* DATA SECTION *
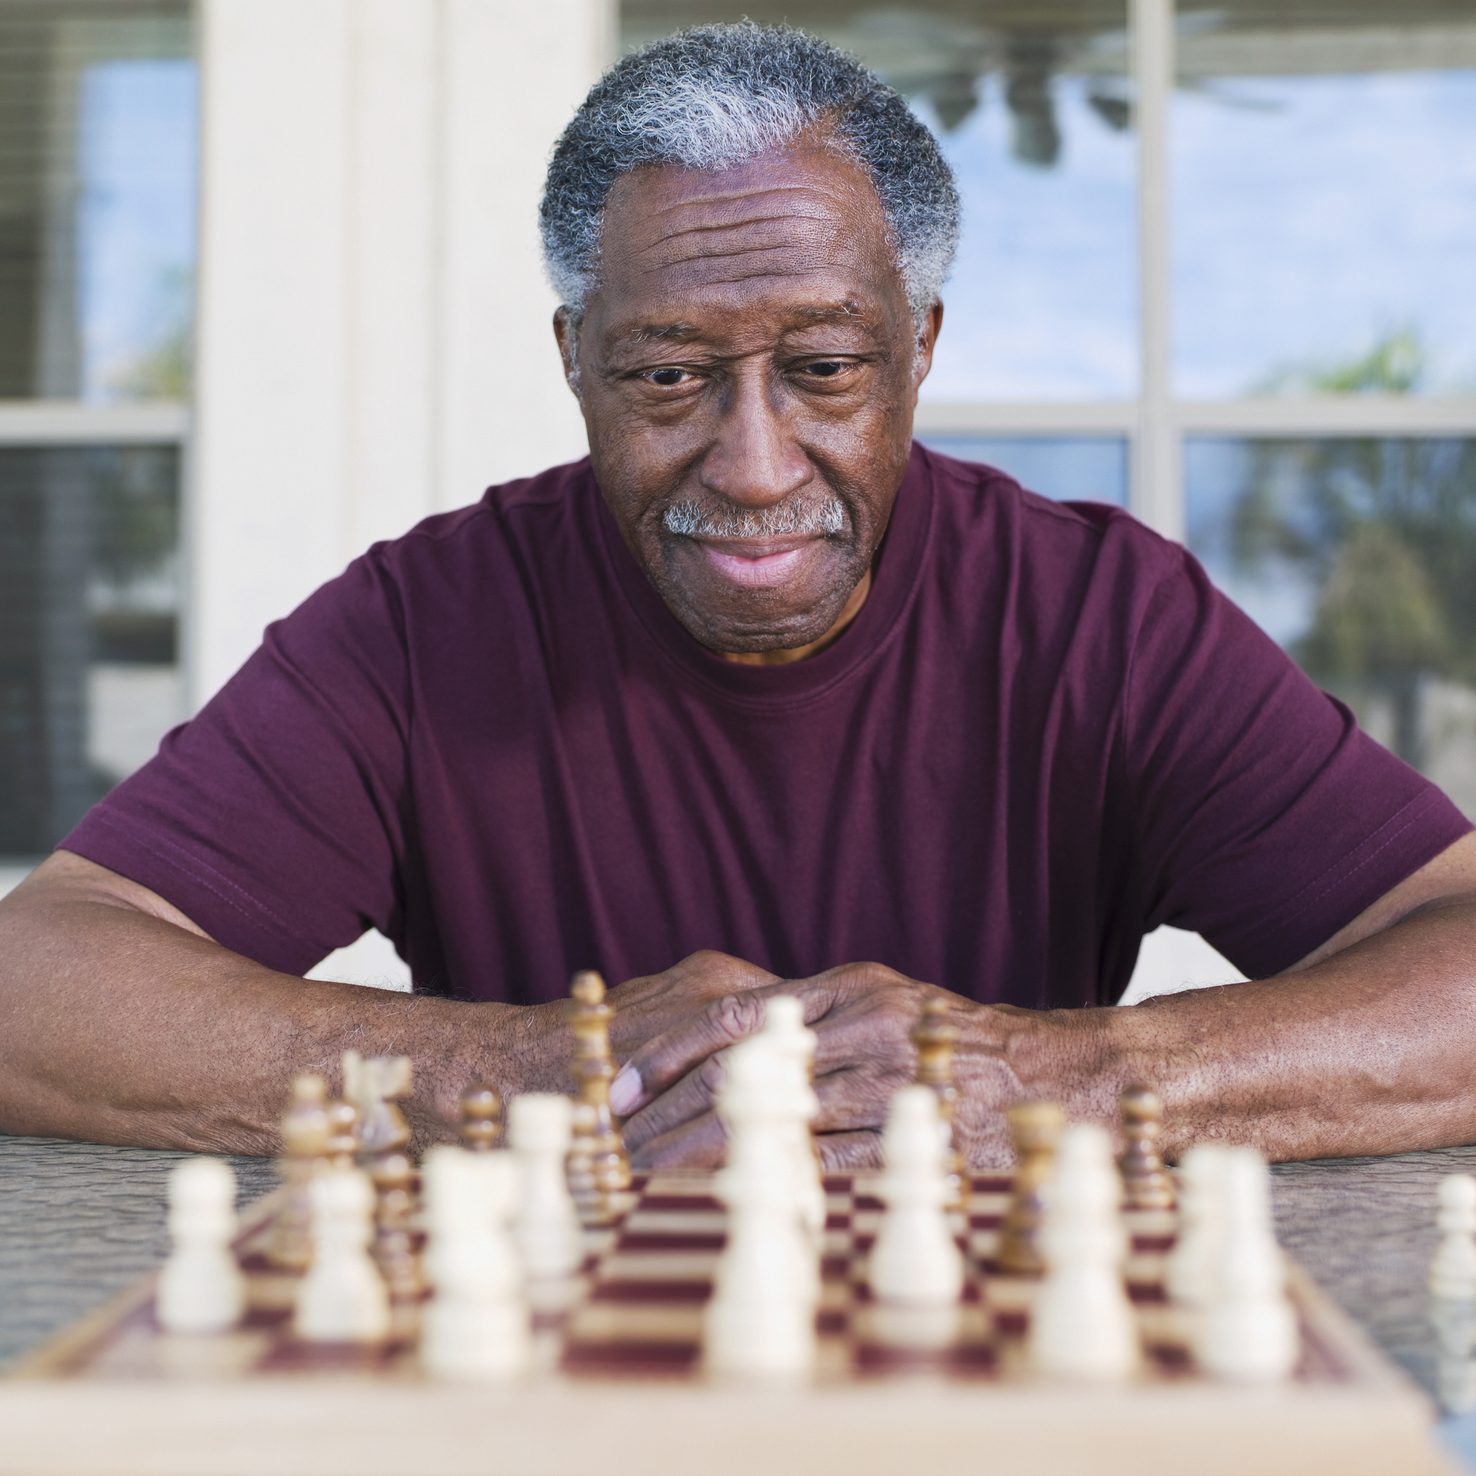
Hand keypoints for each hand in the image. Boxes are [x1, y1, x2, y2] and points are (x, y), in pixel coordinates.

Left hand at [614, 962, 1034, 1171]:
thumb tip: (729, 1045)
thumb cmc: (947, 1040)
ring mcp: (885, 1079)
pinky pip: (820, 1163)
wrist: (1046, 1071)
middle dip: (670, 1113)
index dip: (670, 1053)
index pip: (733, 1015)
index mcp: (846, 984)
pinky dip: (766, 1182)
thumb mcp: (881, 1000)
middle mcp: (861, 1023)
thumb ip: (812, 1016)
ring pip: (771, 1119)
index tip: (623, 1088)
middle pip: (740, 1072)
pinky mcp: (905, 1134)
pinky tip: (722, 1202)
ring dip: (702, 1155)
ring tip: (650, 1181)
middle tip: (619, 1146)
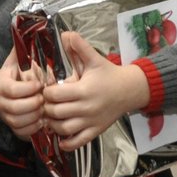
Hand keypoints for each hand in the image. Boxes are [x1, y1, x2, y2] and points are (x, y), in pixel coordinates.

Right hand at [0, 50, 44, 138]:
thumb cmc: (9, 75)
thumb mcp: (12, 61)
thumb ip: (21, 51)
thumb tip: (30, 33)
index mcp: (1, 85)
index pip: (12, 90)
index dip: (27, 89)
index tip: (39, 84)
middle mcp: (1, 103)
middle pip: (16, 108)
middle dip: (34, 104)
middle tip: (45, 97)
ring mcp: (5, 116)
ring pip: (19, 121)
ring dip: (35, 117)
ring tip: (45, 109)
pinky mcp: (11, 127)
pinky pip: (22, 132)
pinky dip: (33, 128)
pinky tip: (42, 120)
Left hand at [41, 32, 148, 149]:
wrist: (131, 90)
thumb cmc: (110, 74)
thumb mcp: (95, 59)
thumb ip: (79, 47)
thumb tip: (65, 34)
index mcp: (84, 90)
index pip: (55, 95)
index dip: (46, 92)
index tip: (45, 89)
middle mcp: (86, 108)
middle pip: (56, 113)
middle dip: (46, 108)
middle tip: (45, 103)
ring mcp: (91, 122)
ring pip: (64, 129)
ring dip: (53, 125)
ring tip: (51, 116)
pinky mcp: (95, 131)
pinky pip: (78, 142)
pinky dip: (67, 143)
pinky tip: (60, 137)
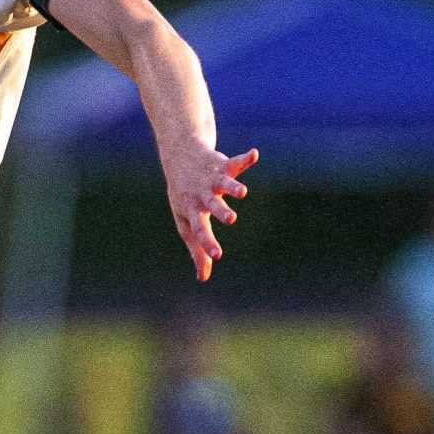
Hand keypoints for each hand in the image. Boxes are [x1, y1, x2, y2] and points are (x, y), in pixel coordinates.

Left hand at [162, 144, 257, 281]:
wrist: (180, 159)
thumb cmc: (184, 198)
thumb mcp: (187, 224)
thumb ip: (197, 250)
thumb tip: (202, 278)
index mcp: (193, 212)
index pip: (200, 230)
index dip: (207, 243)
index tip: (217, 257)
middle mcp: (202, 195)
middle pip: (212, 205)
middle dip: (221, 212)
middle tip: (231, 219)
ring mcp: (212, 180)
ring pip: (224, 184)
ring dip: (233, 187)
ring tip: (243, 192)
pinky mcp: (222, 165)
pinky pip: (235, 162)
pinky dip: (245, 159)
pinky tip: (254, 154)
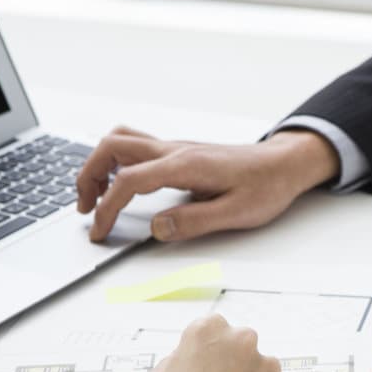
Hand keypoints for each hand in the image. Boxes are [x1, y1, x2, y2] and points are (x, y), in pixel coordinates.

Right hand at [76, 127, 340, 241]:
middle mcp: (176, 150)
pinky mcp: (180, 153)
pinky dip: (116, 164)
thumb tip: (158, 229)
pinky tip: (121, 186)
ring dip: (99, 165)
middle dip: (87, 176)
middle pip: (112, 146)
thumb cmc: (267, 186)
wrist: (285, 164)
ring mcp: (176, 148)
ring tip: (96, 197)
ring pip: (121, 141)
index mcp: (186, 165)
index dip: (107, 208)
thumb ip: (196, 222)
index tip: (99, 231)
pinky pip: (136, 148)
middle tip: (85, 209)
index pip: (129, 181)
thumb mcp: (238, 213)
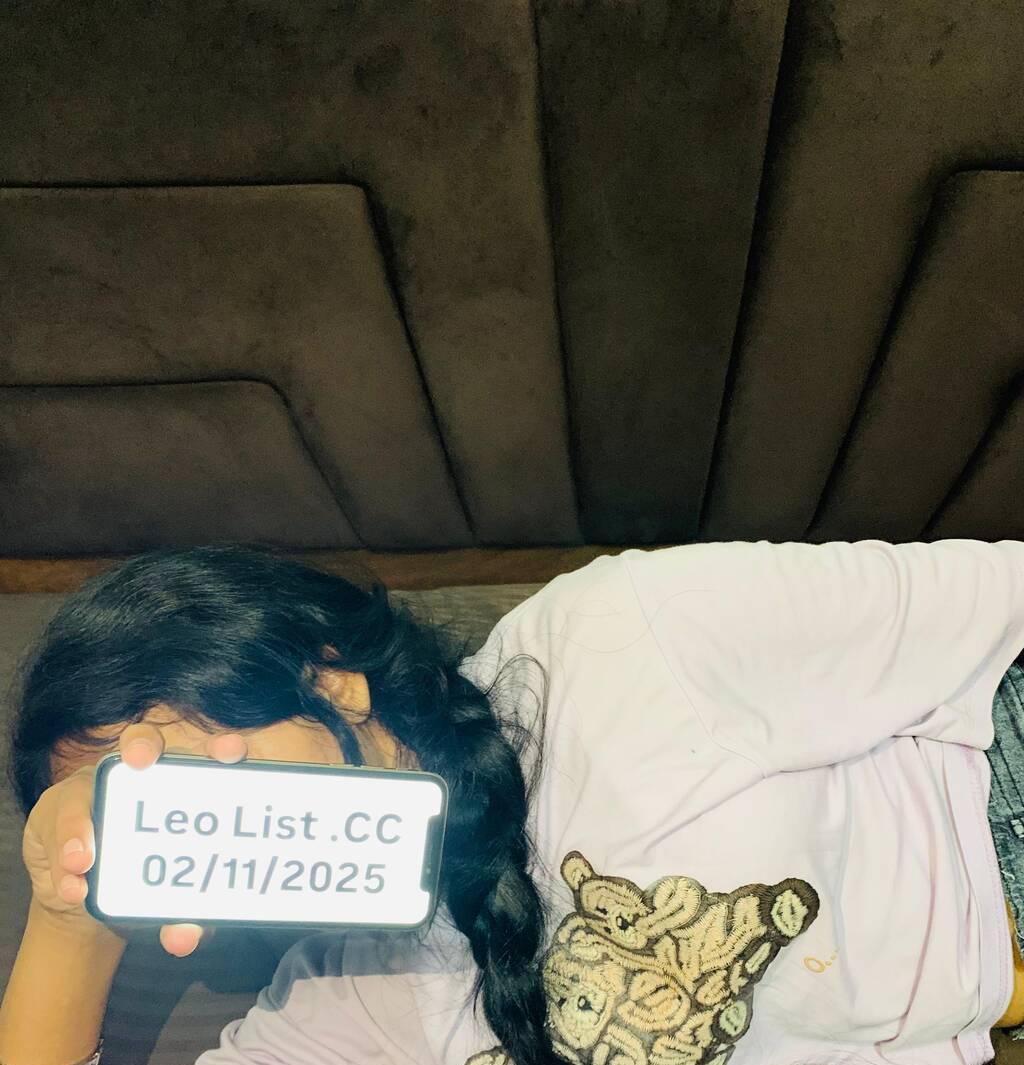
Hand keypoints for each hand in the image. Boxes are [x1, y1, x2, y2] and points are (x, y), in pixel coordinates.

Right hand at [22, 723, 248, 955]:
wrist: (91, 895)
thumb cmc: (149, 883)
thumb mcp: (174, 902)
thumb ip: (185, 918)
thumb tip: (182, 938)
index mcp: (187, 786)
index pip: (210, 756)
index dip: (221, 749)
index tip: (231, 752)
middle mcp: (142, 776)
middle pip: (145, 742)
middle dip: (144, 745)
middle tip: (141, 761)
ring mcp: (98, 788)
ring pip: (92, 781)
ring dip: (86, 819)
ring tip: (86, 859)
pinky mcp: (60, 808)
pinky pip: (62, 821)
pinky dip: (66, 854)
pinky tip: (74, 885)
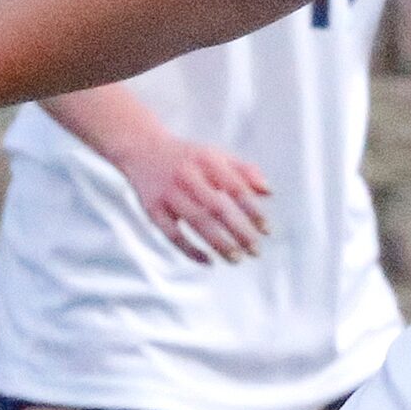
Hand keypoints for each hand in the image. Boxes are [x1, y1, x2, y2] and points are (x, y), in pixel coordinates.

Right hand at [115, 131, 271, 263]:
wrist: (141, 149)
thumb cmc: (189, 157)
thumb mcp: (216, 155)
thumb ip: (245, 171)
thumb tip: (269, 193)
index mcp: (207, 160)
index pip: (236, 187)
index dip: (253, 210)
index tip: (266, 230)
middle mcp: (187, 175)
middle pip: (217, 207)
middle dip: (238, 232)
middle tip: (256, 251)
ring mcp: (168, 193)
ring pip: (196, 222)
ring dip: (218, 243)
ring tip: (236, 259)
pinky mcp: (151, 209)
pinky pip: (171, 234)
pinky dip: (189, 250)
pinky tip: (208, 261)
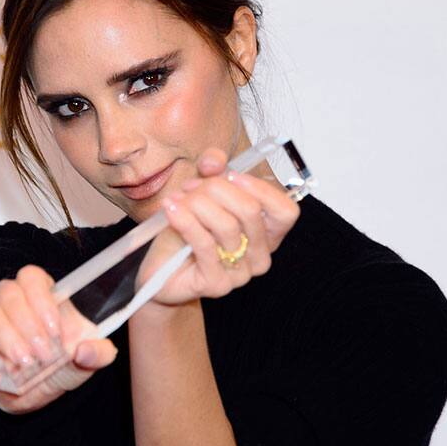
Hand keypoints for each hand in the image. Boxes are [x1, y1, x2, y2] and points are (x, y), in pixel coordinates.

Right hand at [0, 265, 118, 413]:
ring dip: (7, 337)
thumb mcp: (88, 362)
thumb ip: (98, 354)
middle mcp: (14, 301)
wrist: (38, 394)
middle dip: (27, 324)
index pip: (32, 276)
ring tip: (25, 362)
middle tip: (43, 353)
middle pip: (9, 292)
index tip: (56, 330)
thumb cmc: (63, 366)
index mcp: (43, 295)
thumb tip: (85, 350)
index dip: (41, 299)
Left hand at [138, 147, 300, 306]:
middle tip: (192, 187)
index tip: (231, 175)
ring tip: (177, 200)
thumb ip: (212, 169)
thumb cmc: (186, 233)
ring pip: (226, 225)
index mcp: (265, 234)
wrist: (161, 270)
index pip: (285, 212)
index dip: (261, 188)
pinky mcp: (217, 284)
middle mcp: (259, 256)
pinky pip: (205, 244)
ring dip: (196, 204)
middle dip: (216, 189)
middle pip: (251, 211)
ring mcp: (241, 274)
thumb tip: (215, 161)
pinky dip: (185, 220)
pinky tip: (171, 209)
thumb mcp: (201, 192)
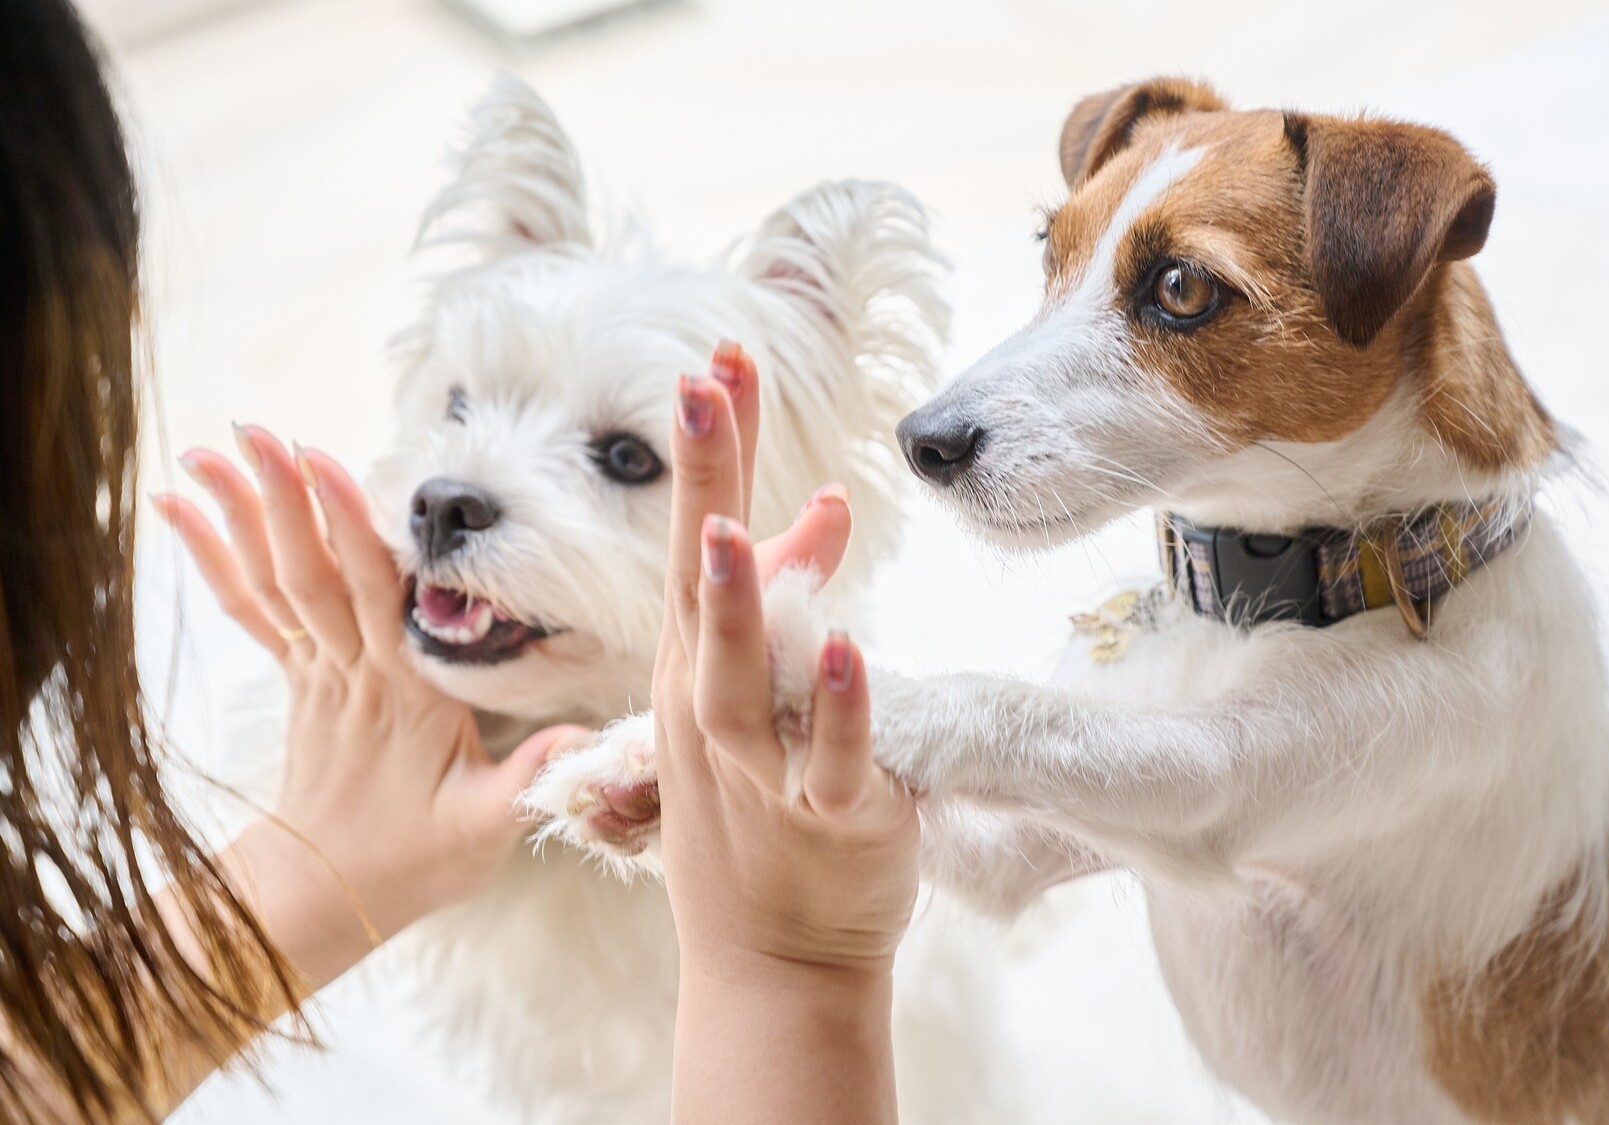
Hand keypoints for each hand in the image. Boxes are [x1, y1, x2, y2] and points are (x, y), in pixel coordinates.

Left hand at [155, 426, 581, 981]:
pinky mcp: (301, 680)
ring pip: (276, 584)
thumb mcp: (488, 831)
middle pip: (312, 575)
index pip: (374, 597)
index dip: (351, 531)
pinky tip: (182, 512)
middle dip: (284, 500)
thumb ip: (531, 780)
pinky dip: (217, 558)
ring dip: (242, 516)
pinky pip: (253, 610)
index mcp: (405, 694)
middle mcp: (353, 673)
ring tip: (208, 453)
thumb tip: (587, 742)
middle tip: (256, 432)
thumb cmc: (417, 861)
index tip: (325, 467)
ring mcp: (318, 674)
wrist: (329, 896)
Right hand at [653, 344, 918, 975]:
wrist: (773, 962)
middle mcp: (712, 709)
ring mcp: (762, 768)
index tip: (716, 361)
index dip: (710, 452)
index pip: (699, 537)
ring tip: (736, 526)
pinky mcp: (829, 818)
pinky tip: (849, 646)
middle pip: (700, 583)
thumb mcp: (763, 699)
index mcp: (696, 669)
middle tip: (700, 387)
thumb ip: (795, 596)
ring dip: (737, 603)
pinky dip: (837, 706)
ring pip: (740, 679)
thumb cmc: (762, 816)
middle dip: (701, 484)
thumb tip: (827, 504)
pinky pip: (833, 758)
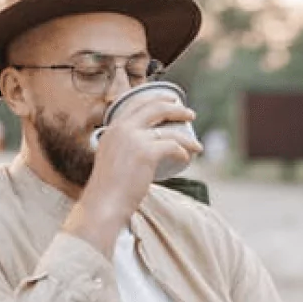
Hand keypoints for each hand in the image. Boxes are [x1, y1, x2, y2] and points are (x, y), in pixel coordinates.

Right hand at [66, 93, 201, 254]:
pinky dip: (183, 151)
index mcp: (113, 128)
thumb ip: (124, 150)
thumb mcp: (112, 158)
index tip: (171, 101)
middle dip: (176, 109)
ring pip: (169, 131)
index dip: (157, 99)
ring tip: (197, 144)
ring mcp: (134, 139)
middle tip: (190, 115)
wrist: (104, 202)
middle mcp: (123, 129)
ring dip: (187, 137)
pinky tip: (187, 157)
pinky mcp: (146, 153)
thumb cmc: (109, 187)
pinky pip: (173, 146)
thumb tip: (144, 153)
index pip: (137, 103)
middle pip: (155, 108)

* EXERCISE AIM *
Copy exactly the material above from the line with "pinky dip: (766, 1182)" to the line with "pinky dip: (33, 128)", ends included, and nothing else. Leave out any picture.

* ANSWER SPACE *
pinky dip: (766, 1182)
thumb mcp: (881, 1000)
middle mcp: (861, 1023)
thumb ip: (812, 1016)
ring pip: (771, 1119)
index tip: (623, 1088)
middle pip: (740, 1072)
pinky mcp: (905, 1134)
pinky tip: (722, 1202)
ring dip: (702, 1155)
ring tip: (650, 1181)
middle tip: (619, 1146)
Hand keypoints for each hand in the image. Boxes are [x1, y1, x2, y2] and points are (x, y), in pixel coordinates.

Right hand at [0, 50, 44, 138]:
thumb cmc: (9, 75)
thumb mcp: (12, 61)
thumb ip: (21, 51)
thumb tip: (30, 33)
index mcp: (1, 85)
index pip: (12, 90)
index dip: (27, 89)
index tip: (39, 84)
middle mcp: (1, 103)
middle pip: (16, 108)
middle dip: (34, 104)
middle tip: (45, 97)
ring mcp: (5, 116)
ring pip: (19, 121)
ring dip: (35, 117)
ring tip: (45, 109)
pinky mcp: (11, 127)
pinky pip: (22, 132)
pinky dip: (33, 128)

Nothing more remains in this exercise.